Tuesday, 23 September 2025

'A called-for falling glide and whirl'



 I have rather too much going on at the moment, including some soul-sapping technical difficulties resulting from a change of computer, and a couple of books to read for review at something of a breakneck speed (for me) – but, on the positive side, I did manage an epic day trip down to the south coast and back yesterday to see an old friend who also happens to have a magical ability to fix bad backs, of which I have had one, in a small way, lately.  
  Anyhow (a word Siegfried Sassoon uses surprisingly often in The Old Century at the beginning of paragraphs), somewhere along the way I came across this short poem by Richard Wilbur (from Things of This World), a vivid miniature that struck me as, well, just beautiful...

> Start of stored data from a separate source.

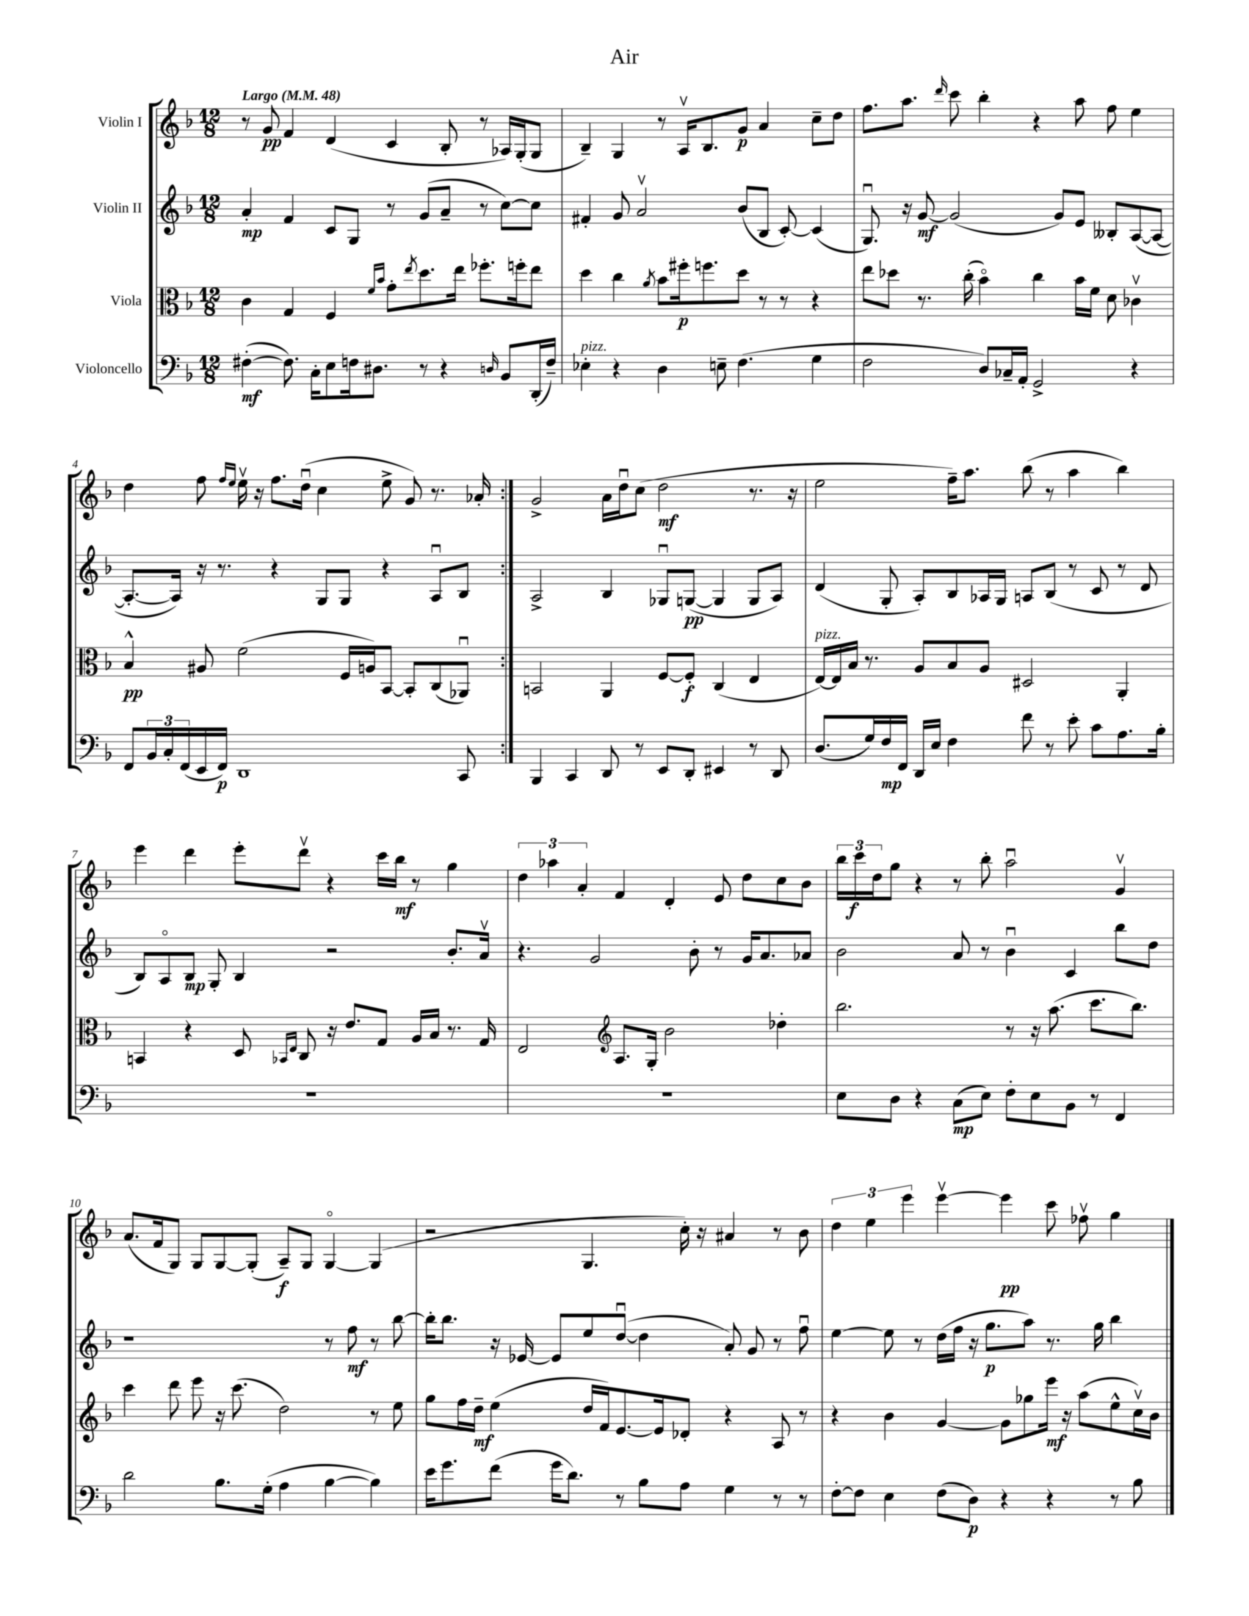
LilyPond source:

\header { title = "Air" }
<<
\new StaffGroup <<
\new Staff = "s0" \with { instrumentName = "Violin I" } {
    \clef treble \key f \major \numericTimeSignature \time 12/8 \tempo "Largo" 4 = 48
    \repeat volta 2 { r8 g'8\pp f'4 d'4( c'4 bes8-. r8 aes16) g16-.( g8 |
    bes4--) g4 r8 a16\upbow bes8. g'8\p a'4 c''8-- d''8 |
    f''8. a''8. \grace { d'''16 } c'''8 bes''4-. r4 a''8 f''8 e''4 |
    d''4 f''8 \grace { f''16 e''16 } e''16\upbow r16 f''8. d''16\downbow( c''4 e''8-> g'8) r8. aes'16-. | }
    g'2-> a'16 d''16\downbow c''8( d''2\mf r8. r16 |
    e''2 f''16--) a''8. bes''8( r8 a''4 bes''4) |
    e'''4 d'''4 e'''8-. d'''8\upbow r4 c'''16 bes''16\mf r8 g''4 |
    \tuplet 3/2 { d''4 aes''4 a'4-. } f'4 d'4-. e'8 d''8 c''8 bes'8 |
    \tuplet 3/2 { bes''16 c'''16\f d''16 } g''8 r4 r8 bes''8-. a''2\downbow g'4\upbow |
    a'8.( f'16 g8) g8 g8~ g8-.( a8--\f) g8 g4~\flageolet g4( |
    r2 g4. c''16-.) r16 ais'4 r8 bes'8 |
    \tuplet 3/2 { d''4 e''4 e'''4 } e'''4~\upbow e'''4\pp c'''8 fes''8\upbow g''4 \bar "|." |
}
\new Staff = "s1" \with { instrumentName = "Violin II" } {
    \clef treble \key f \major \numericTimeSignature \time 12/8
    \repeat volta 2 { a'4-.\mp f'4 c'8 g8 r8 g'8( a'8-- r8 c''8~) c''8 |
    fis'4-. g'8 a'2\upbow bes'8( bes8 c'8~-.) c'4( |
    g8.\downbow) r16 g'8~\mf g'2( g'8) e'8 beses8-. a8~( a8~ |
    a8.~-. a16) r16 r8. r4 g8 g8 r4 a8\downbow bes8 | }
    a2-> bes4 ges8\downbow g8~\pp( g4 g8 a8) |
    d'4( g8-. a8-.) bes8 aes16 g16 a8 bes8( r8 c'8 r8 d'8 |
    bes8) a8\flageolet bes8\mp g8-. bes4 r2 bes'8.-. a'16\upbow |
    r4. g'2 bes'8-. r8 g'16 a'8. aes'8 |
    bes'2 a'8 r8 bes'4\downbow c'4 bes''8 d''8 |
    r1 r8 f''8\mf r8 bes''8~ |
    bes''16-. bes''8. r16 ees'16~ ees'8 e''8 d''8~\downbow( d''4 a'8-.) g'8 r8 f''8\downbow |
    e''4~ e''8 r8 d''16( f''16 r16 g''8.\p a''8) r8. g''16 bes''4 \bar "|." |
}
\new Staff = "s2" \with { instrumentName = "Viola" } {
    \clef alto \key f \major \numericTimeSignature \time 12/8
    \repeat volta 2 { c'4 g4 f4 \grace { f'16 bes'16 } g'8-. \acciaccatura { e''8 } d''8. e''16 fes''8.-. f''16-. e''8 |
    d''4 c''4 \acciaccatura { a'8 } bes'8 fis''16-.\p f''8. d''8 r8 r8 r4 |
    e''8 des''8 r8. c''16-.( bes'4\flageolet) c''4 bes'16 f'16 d'8 ces'4\upbow |
    bes4-^\pp ais8 f'2( f16 a16) bes,8~ bes,8-. c8( aes,8\downbow) | }
    b,2 a,4 f8~ f8-.\f c4( e4 |
    e16~^\markup { \italic "pizz." }) e16 bes16 r8. a8 bes8 a8 dis2 a,4-. |
    b,4 r4 d8 \grace { bes,16 e16 } c8 r16 e'8. g8 a16 bes16 r8. g16 |
    e2 \clef treble a8. g16-. bes'2 des''4-. |
    bes''2. r8 r16 a''8.( c'''8. bes''8.) |
    c'''4 d'''8 e'''8 r16 c'''8.( d''2) r8 e''8 |
    g''8 f''16 d''16--\mf e''4( d''16 f'16) e'8.~ e'16 des'8-. r4 a8 r8 |
    r4 bes'4 g'4~ g'8 ges''8 e'''16\mf r16 a''8( e''8-^ c''16\upbow) bes'16 \bar "|." |
}
\new Staff = "s3" \with { instrumentName = "Violoncello" } {
    \clef bass \key f \major \numericTimeSignature \time 12/8
    \repeat volta 2 { fis4~-.\mf( fis8.) c16-. e8 f16 dis8. r8 r4 \grace { d16 } bes,8 d,16-.( f16--) |
    ees4-.^\markup { \italic "pizz." } r4 d4 e8-- f4.( g4 |
    f2 d8) ces16-- a,16-. g,2-> r4 |
    f,8 \tuplet 3/2 { bes,16 c16-. f,16( } e,16 f,16\p) d,1 c,8 | }
    bes,,4 c,4 d,8 r8 e,8 d,8-. eis,4 r8 d,8 |
    d8.( g16) f16\mp f,16 d,16 e16 f4 f'8 r8 e'8-. c'8 a8. bes16-. |
    R1. |
    R1. |
    e8 d8 r4 c8\mp( e8) f8-. e8 bes,8 r8 f,4 |
    d'2 bes8. g16-.( a4 bes4~ bes4) |
    e'16 g'8. f'8( g'16 d'8.) r8 bes8 a8 g4 r8 r8 |
    f8~-. f8 e4 f8( d8\p) r4 r4 r8 bes8 \bar "|." |
}
>>
>>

Piazza di Spagna, Early Morning

            I can't forget
   How she stood at the top of that long marble stair
   Amazed, and then with a sleepy pirouette
Went dancing slowly down to the fountain-quieted square;

          Nothing upon her face
But some impersonal loneliness, – not then a girl,
    But as it were a reverie of the place,
       A called-for falling glide and whirl;

   As when a leaf, petal, or thin chip
Is drawn to the falls of a pool and, circling a moment above it,
           Rides on over the lip – 
     Perfectly beautiful, perfectly ignorant of it. 

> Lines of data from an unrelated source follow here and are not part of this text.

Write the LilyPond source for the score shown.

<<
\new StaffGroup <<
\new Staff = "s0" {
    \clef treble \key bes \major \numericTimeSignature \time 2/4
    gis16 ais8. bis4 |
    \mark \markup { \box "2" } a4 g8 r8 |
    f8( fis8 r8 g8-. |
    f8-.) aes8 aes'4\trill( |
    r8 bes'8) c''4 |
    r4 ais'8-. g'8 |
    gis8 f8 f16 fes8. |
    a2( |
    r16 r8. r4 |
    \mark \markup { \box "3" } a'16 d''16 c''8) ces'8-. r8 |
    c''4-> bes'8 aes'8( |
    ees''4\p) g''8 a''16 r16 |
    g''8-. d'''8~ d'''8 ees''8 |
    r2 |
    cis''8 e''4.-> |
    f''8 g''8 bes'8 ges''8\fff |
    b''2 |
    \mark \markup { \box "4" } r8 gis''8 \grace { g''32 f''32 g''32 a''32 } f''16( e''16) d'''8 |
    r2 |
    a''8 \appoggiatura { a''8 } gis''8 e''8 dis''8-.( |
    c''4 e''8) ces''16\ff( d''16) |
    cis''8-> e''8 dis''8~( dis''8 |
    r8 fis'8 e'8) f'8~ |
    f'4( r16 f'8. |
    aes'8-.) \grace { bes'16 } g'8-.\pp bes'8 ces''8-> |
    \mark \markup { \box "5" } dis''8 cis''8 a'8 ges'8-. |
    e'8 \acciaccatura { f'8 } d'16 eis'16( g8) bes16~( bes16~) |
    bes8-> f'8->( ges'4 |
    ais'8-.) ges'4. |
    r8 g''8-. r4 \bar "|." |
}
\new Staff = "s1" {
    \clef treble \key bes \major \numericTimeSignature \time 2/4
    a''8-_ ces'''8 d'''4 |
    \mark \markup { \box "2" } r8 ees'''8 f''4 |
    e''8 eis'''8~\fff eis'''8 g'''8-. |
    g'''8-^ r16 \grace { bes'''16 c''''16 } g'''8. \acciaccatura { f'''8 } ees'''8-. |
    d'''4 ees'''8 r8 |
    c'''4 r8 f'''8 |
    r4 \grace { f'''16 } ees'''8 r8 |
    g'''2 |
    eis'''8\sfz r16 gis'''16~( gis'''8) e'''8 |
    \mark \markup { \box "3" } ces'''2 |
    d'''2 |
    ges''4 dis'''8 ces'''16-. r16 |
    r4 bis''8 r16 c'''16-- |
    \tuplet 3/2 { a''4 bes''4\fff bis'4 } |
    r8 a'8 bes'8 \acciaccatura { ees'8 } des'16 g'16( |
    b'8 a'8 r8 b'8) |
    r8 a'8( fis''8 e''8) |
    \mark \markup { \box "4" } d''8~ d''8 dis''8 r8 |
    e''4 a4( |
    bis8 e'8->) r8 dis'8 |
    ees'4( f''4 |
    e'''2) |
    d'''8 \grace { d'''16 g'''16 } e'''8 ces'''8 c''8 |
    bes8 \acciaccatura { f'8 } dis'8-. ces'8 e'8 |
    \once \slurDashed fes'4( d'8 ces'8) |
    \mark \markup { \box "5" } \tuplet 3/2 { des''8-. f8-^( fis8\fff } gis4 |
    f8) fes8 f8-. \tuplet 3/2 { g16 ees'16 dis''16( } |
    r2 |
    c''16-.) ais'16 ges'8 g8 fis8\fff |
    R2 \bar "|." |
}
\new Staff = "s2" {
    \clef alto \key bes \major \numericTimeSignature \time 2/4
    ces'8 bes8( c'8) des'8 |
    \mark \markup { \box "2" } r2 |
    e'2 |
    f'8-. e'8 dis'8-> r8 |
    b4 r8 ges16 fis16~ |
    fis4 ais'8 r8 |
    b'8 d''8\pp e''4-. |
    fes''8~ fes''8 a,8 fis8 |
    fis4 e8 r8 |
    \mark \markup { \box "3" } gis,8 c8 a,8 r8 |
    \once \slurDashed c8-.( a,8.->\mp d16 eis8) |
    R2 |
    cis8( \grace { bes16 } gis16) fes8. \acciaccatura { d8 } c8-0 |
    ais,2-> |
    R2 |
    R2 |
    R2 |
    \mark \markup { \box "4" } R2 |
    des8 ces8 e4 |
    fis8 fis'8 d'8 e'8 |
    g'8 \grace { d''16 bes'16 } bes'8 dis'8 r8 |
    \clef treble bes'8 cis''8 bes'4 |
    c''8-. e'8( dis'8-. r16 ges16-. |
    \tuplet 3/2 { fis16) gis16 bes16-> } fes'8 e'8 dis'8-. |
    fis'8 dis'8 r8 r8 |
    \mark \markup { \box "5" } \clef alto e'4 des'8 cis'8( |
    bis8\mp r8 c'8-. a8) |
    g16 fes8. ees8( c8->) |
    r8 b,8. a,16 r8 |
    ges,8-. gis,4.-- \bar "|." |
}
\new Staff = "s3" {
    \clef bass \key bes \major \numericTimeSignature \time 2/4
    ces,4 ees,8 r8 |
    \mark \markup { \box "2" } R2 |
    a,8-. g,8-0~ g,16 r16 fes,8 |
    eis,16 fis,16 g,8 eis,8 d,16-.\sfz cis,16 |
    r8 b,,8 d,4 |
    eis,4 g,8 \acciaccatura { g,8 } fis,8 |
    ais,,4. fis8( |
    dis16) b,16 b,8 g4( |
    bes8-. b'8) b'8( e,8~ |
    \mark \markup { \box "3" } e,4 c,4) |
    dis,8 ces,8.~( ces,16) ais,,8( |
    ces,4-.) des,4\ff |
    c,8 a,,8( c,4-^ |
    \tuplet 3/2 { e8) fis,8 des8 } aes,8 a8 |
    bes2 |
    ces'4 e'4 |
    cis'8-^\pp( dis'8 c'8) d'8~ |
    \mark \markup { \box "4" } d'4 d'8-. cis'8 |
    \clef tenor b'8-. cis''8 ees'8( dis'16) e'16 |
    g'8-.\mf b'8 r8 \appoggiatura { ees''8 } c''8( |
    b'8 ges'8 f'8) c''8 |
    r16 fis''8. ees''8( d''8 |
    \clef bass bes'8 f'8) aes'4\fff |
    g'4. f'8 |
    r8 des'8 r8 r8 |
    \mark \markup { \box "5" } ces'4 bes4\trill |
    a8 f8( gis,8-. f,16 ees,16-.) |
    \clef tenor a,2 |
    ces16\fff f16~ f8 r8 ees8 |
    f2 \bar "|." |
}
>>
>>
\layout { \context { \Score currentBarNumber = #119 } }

To me, the image in that last stanza recalls Wilbur's masterpiece, 'A Baroque Wall Fountain in the Villa Sciarra'.

   

Sunday, 21 September 2025

An Unlikely Editor


 I've been  reading Siegfried Sassoon's memoir of his early years, The Old Century (and a very good read it is).
Being born a Sassoon, Siegfried was vaguely aware that he had a lot of rich relations, but he saw nothing of them – with one exception, Auntie Rachel, his father's sister, who was Mrs Frederick Beer, and who lived with her husband in an oppressively grand Mayfair mansion.  There were footmen and a butler, electric lighting, expensive furnishings and antiques galore. In the grand dining room, 'The food was a series of succulent surprises, and there were wonderful pictures on the walls. But every time we went there the floor became more densely occupied by piles of books. They were stacked all around the room and none of them had ever been opened, though they ought to have been because they were, to be precise, review copies sent to the Sunday Times, of which Auntie Rachel was the editor.' This nugget caught me up short – how could Auntie Rachel, 'well known for always being late for everything' and described by Sassoon as 'vague and desultory', be editing a national newspaper? 
 Sassoon explains: 'At that time both The Observer and the Sunday Times, which in those days were rather unobtrusive and retiring newspaper, belonged to Mr Beer, whose father had been a financier.' What is more (as he doesn't mention), Auntie Rachel was also the editor of The Observer – and was indeed the first woman to edit a national newspaper. The world of journalism was obviously very different in the 1890s, but even the young Sassoon found it hard to believe that his aunt could be editing a paper: 'I have often wondered how the Sunday Times managed to appear once a week under her editorship. I have also wondered how the printers succeeded in deciphering her handwriting, which was the most illegible hieroglyphic I have ever puzzled over.' Despite her husband becoming increasingly ill, she continued to edit both papers until 1901. On Frederick Beer's death in 1903, the papers changed hands again. Rachel herself was ill for many years, and when she died she left a large bequest to her nephew Siegfried, with which he was able to buy Heytesbury House in Wiltshire, where he lived for the rest of his life, forever grateful to Auntie Rachel.